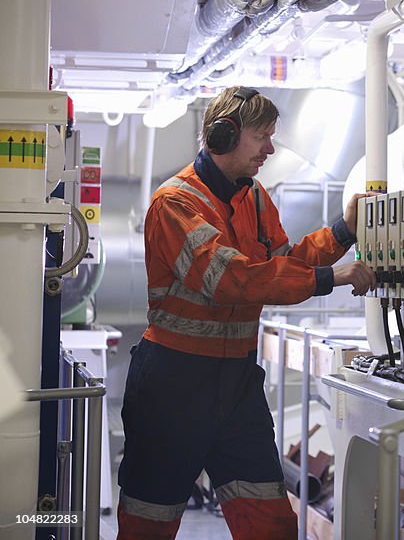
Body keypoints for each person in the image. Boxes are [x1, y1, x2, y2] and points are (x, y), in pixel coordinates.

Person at [117, 86, 374, 540]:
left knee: (270, 523)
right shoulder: (175, 204)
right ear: (224, 135)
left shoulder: (253, 197)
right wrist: (331, 278)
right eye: (262, 137)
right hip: (173, 388)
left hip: (235, 386)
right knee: (148, 525)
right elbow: (230, 279)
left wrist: (343, 231)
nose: (270, 149)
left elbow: (284, 262)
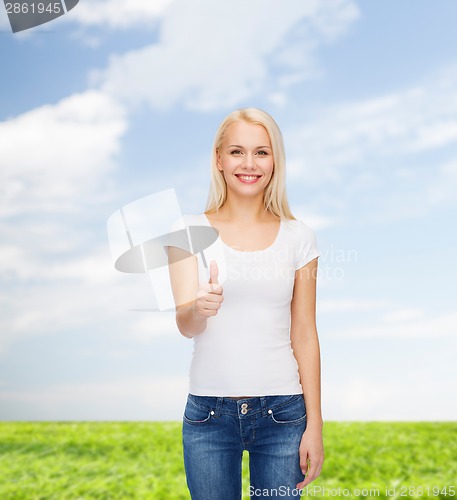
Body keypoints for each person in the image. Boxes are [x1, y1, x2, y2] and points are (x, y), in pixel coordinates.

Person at [167, 108, 324, 499]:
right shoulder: (187, 231)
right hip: (208, 415)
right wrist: (198, 308)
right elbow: (185, 324)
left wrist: (315, 424)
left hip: (283, 414)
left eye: (262, 152)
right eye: (237, 152)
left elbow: (304, 332)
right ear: (219, 159)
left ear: (275, 161)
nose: (249, 164)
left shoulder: (299, 237)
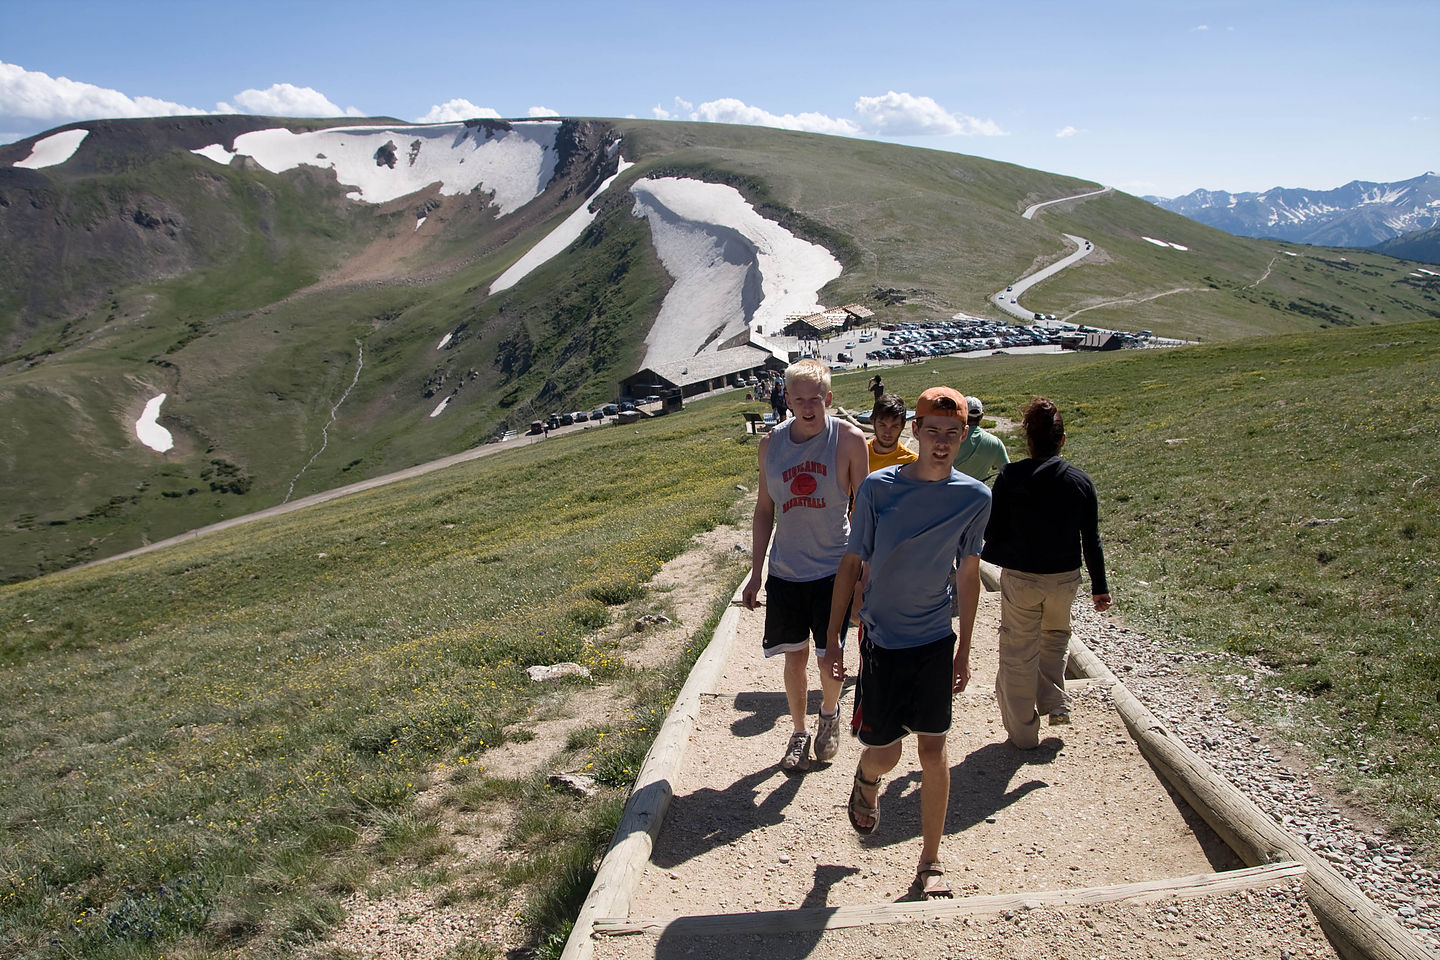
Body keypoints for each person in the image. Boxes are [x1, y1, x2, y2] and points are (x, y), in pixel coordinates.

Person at [824, 386, 991, 900]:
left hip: (934, 640)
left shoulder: (975, 498)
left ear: (964, 436)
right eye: (932, 431)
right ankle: (867, 777)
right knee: (886, 753)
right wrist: (833, 638)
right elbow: (851, 562)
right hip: (881, 639)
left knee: (934, 751)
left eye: (951, 433)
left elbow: (969, 575)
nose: (941, 442)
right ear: (915, 430)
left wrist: (964, 649)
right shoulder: (879, 488)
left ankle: (930, 861)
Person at [743, 358, 869, 772]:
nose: (808, 407)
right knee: (793, 657)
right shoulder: (771, 445)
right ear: (787, 400)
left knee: (829, 654)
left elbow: (867, 510)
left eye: (816, 399)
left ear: (828, 398)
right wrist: (756, 572)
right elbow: (764, 509)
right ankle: (798, 732)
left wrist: (866, 572)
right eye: (799, 400)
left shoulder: (849, 440)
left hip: (834, 568)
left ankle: (828, 713)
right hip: (786, 570)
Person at [980, 396, 1113, 750]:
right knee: (1055, 637)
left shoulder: (1010, 477)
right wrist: (1100, 587)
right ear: (1062, 440)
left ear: (1028, 440)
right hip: (1064, 579)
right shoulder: (1080, 482)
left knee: (1019, 651)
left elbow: (992, 528)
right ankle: (1055, 702)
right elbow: (1091, 539)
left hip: (1022, 578)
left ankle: (1024, 733)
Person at [951, 396, 1009, 484]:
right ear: (981, 416)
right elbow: (1008, 473)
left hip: (948, 489)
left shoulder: (949, 439)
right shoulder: (995, 443)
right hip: (977, 491)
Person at [866, 393, 918, 473]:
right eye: (882, 425)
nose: (887, 433)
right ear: (873, 422)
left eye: (894, 426)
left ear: (902, 426)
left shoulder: (912, 463)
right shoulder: (858, 453)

◆ HOW TO COMPLETE THIS TASK ◆
Exactly as they appear, transcribe the lines from the top of the material above through the line with "left eye: (262, 152)". Omit any picture.

◆ ANSWER SPACE ◆
Body keypoints for each person in the image. Boxes are [x1, y1, x2, y2] and points are (x, y), in pixel coordinates.

Person at [117, 86, 374, 540]:
left knee: (270, 523)
right shoulder: (175, 204)
right ear: (224, 135)
left shoulder: (253, 197)
right wrist: (331, 278)
right eye: (262, 137)
right hip: (173, 388)
left hip: (235, 386)
right knee: (148, 525)
right elbow: (230, 279)
left wrist: (343, 231)
nose: (270, 149)
left elbow: (284, 262)
Body keypoints for each person in the image. Boxes are [x1, y1, x2, y2] and points are (x, y), in pixel coordinates.

Person at [167, 108, 324, 499]:
right shoulder: (187, 231)
right hip: (208, 415)
right wrist: (198, 308)
right elbow: (185, 324)
left wrist: (315, 424)
left hip: (283, 414)
left eye: (262, 152)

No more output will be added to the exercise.